This, the 277th installment of "The Law is a Ass" that I've written, is a change of pace. See, I didn't originally write this for either --Comics Buyer's Guide or World Famous Comics.

Among other avenues and outlets for my writing, I belong to --CAPA-Alpha, the granddaddy of all comic-book APA organizations. What's an APA organization? APA stands for Amateur Press Association. Basically, an APA is a group of fans of something--here comics--who get together by mail to share their interest. Each member writes a fanzine about whatever interests him or her--it's not even required that it be "on topic" to the APA, but that's nice--and sends it to the Central Mailer of the APA. The Central Mailer organizes the members' APA fanzines into a cohesive mailing and sends the mailing out to the members.

As I said, --CAPA-Alpha is one of the oldest and most respected of all comic-book APAs. I belong to it. So every so often, I have to write a 'zine for --CAPA-Alpha to maintain my membership. As you can guess, sometimes I struggle to find something to write about.

Recently, I had occasion to write what will appear as this week's installment as my 'zine, comic strips on the Web and where you can find them. Tony read it, found it informative--Thanks, Tony--and suggested that I also post it here as a column installment. I, being essentially lazy, realized I could get a week's installment with a minimum of work and saw how brilliant the idea was.

So I revised the 'zine slightly--basically lengthening the legal analysis section that came in the middle of the 'zine, so as to make it fit the column's venue more--and here it is.
==*==
* [EXERCISE REQUIREMENTS]
Write the next part of the comics law column, starting right after its last sentence.

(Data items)
==*==
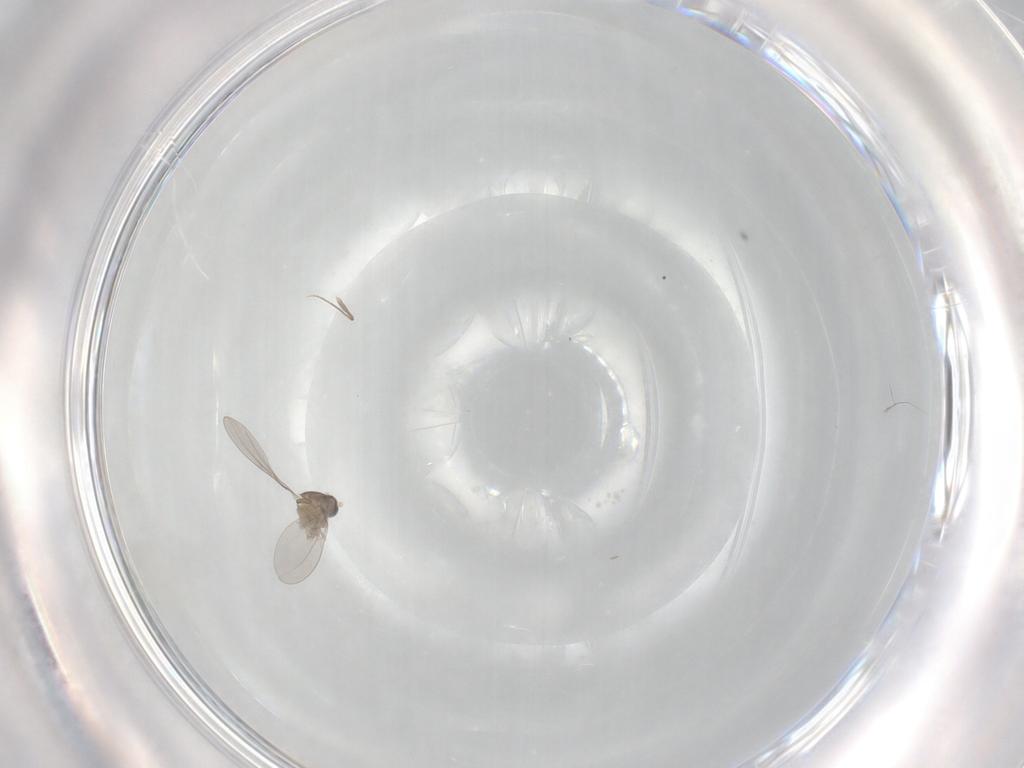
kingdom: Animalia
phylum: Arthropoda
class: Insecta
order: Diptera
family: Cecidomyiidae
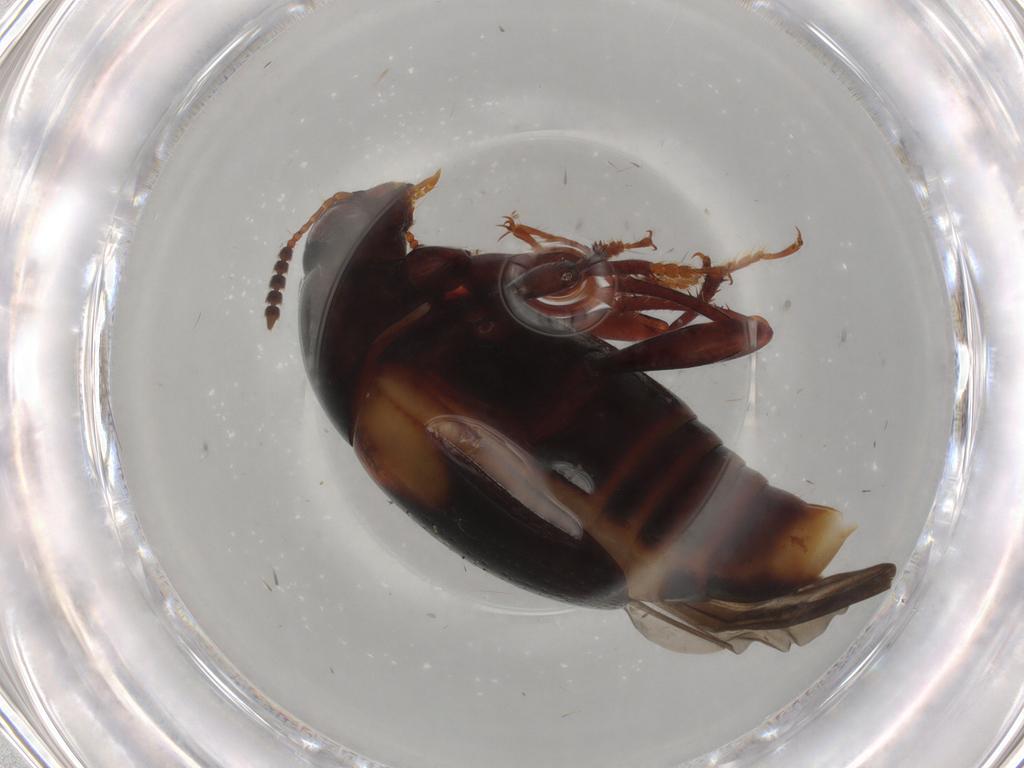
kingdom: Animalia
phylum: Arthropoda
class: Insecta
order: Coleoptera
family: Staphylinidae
==*==
* [ANSWER TO THE TASK]
Oh, if you're interested in membership in --CAPA-Alpha, you can write to the current Central Mailer: Joel Thingvall, C/O Nostalgia Zone, P.O. 6106, Minneapolis, Mn 55406 and he can send you a sample copy of a mailing along with membership information.

******

"The Law is a Ass"
Installment # 17
by
Bob Ingersoll

It used to be so easy!

Okay to be more accurate: at first it was a problem, then it became easy and now it's a problem again. Not as much of a problem as it was at first, but more of a problem then it had been.

If you haven't figured out what problem I'm talking about--and there's no real reason you should have figured it out, I've been about as lucid as deposed testimony--it's what to do about those out-of-town comic strips we want to follow but aren't carried in our home-town newspapers.

When we were kids it was a problem. We didn't get to choose what city we lived in or what newspapers our families read. We lived where our parents lived. We read the paper our parents subscribed to--usually the home paper of whatever city we happened to be in--and maybe some out-of-town newspaper like the --New York Times or the --Wall Street Journal. And those choices--or lack thereof--were our choices.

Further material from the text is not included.